____ DATA BLOCK

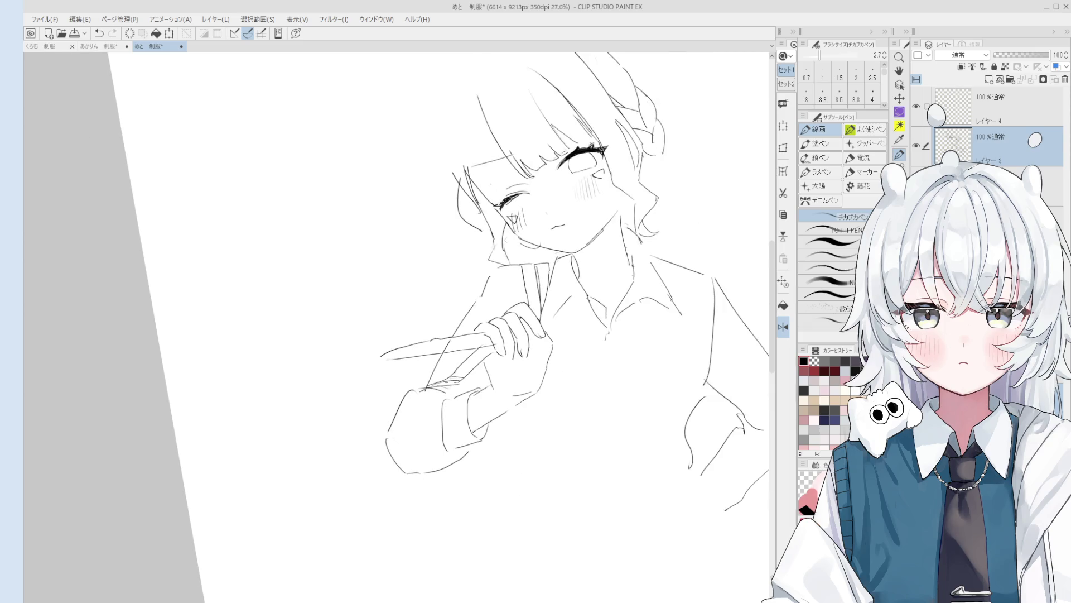
drag(735, 434, 744, 429)
Step: Erase stray lines near the sleeve cuff and add small marks beside it
key(e)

________

ASSIGNED TASK: Every line from the one holding "Step: Erase stray" through the final line of the listing must be echoed exactly; leave out all other lines.

SOLUTION TO THIS TASK:
Step: Erase stray lines near the sleeve cuff and add small marks beside it
key(e)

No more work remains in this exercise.